Extract -

## START

Some Ghanaians who are still trying to get their National Identification Card (Ghana Card), say they will withdraw their mobile money savings if they’re unable to secure the cards before the deadline.
Tomorrow (July 31, 2022) is the deadline for the registration of Subscriber Identity Module (SIM) cards in Ghana, and the Ghana Card is the only national ID that is accepted for registering SIM Cards.
The Minister for Communications, Ursula Owusu-Ekuful, mentioned in her recent warning that all unregistered SIM cards will be blocked by July 31, 2022.
As the deadline draws near, card-seeking crowds are growing tremendously on NIA premises across the country.
The reasons for the subscribers’ presence at the centres vary. While some are in for card replacement, some are applying for the card for the first time. And while some want their cards to be updated, some are in the queue just for validation.

## END

Actions to take -
1: Write out the Ghana Card passage from "The reasons for" to "just for validation.".
2: In the Ghana Card passage, who warned that all unregistered SIM cards will be blocked by July 31, 2022?
The material that comes after this text isn't needed for anything here.

Material provided -
## START

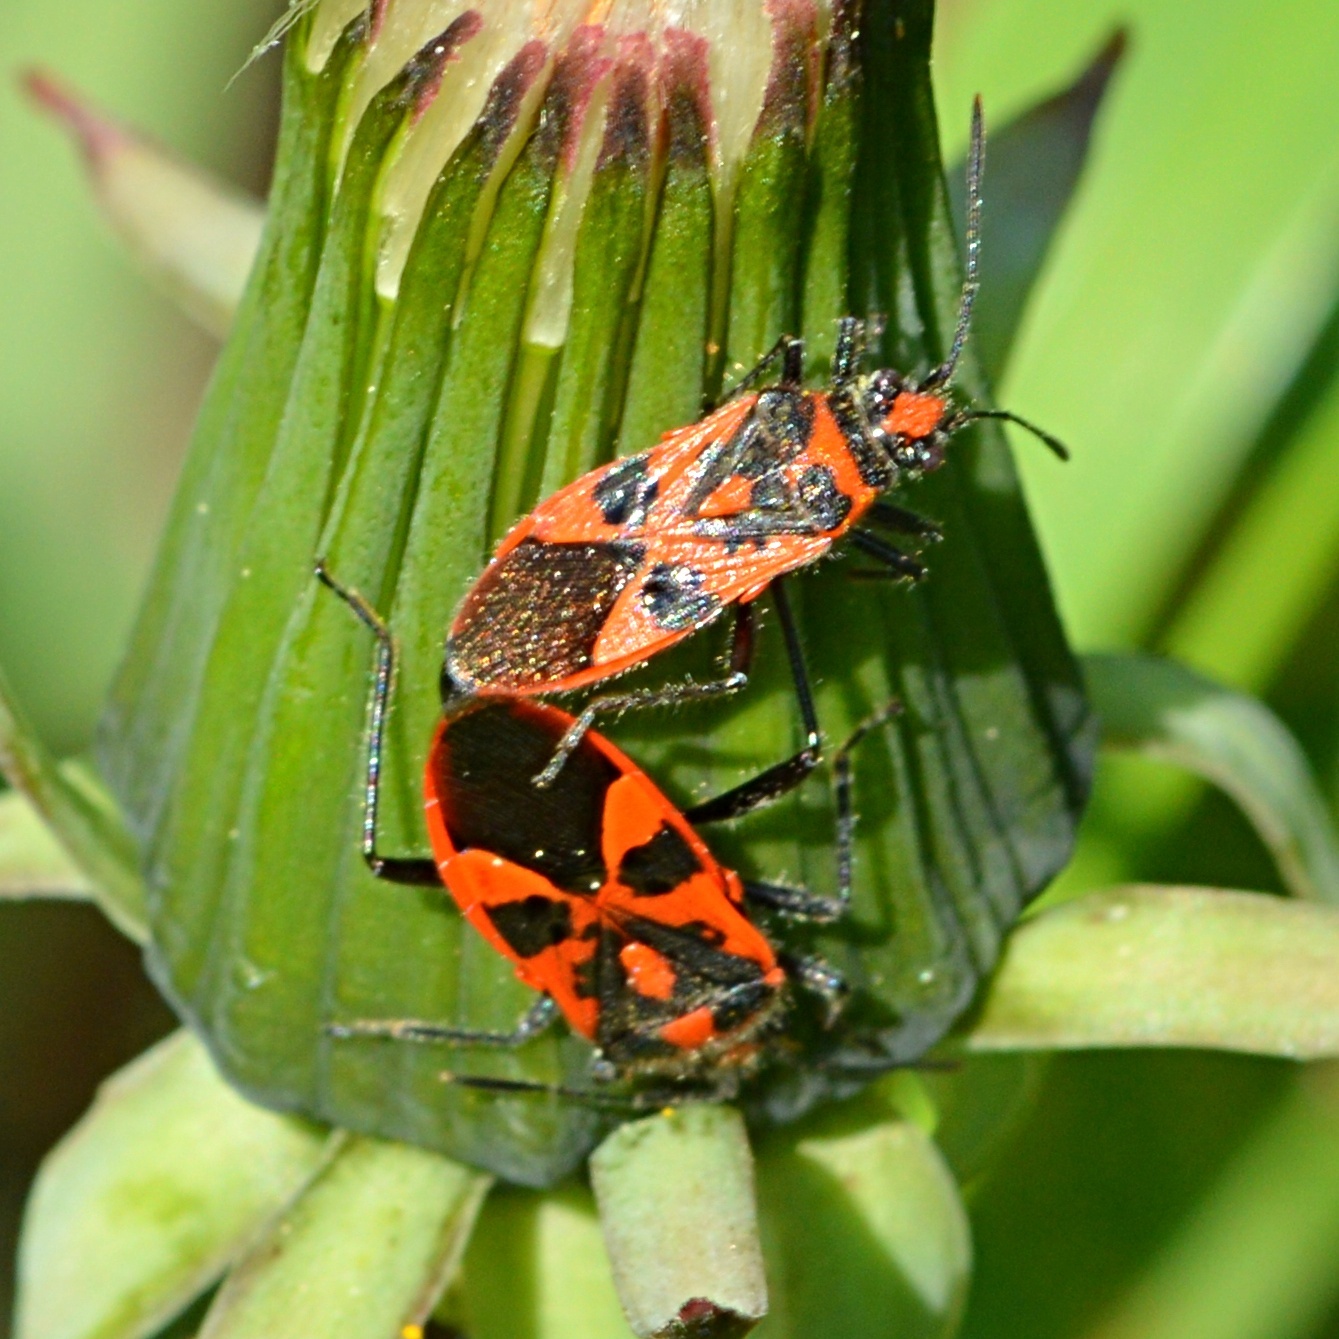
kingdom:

## END

Results by task -
1:
The reasons for the subscribers’ presence at the centres vary. While some are in for card replacement, some are applying for the card for the first time. And while some want their cards to be updated, some are in the queue just for validation.

2: Ursula Owusu-Ekuful, the Minister for Communications.